Rewrite everything from the line containing "at [168,109] points?" down to the line containing "Answer: approximately 90° to its left", both included, as a JSON list of strings with one string per line, leaving out blank lines.

[[ DATA TO EXAMINE open ]]

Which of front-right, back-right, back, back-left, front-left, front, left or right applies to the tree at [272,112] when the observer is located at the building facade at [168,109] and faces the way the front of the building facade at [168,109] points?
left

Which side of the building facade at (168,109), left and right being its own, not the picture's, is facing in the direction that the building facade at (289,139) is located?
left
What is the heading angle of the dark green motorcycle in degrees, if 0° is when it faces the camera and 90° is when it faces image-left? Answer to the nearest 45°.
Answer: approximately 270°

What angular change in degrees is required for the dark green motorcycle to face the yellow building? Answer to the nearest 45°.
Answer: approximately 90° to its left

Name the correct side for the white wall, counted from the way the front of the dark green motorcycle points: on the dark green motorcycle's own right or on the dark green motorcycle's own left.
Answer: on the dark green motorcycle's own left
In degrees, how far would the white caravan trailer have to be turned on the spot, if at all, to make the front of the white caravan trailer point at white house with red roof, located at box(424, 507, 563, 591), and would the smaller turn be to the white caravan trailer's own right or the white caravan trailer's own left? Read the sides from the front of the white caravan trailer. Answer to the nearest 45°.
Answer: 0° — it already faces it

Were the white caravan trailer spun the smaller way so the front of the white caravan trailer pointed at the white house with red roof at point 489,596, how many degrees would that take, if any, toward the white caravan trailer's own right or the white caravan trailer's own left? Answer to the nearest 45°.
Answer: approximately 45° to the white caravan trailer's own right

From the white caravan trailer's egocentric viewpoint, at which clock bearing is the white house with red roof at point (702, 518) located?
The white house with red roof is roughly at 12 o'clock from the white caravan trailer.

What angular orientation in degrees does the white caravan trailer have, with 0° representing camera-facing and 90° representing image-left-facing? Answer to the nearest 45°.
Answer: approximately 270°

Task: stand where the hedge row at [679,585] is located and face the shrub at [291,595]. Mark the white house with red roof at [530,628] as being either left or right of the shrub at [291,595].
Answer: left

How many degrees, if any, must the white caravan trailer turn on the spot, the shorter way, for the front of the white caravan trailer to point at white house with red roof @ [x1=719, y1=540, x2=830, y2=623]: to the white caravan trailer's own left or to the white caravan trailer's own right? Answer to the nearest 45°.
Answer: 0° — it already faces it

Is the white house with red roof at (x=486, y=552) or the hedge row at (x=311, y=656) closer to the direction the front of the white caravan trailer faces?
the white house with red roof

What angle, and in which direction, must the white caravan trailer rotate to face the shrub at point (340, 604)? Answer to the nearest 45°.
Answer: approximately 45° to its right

[[ DATA TO EXAMINE closed ]]
[[ DATA TO EXAMINE open ]]

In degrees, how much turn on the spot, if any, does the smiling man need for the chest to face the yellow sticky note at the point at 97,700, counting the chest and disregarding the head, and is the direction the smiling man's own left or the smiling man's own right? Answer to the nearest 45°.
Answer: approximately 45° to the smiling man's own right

[[ DATA TO EXAMINE closed ]]

*TASK RESPONSE*:
[
  "Which of front-right, back-right, back, back-left, front-left, front, left or right applies to the tree at [272,112] when the observer is located at the building facade at [168,109] and faces the way the front of the building facade at [168,109] points?",
  "left",
  "Which side of the building facade at (168,109), left and right being its own, not the picture's, is facing in the direction that the building facade at (289,139) is located?",
  "left",
  "What is the heading angle of the dark green motorcycle in degrees, if 0° is when it faces the camera and 90° is when it faces image-left? Answer to the nearest 45°.",
  "Answer: approximately 270°",
  "What angular change in degrees is required for the dark green motorcycle to face the yellow building? Answer to the nearest 45°.",
  "Answer: approximately 90° to its left"
]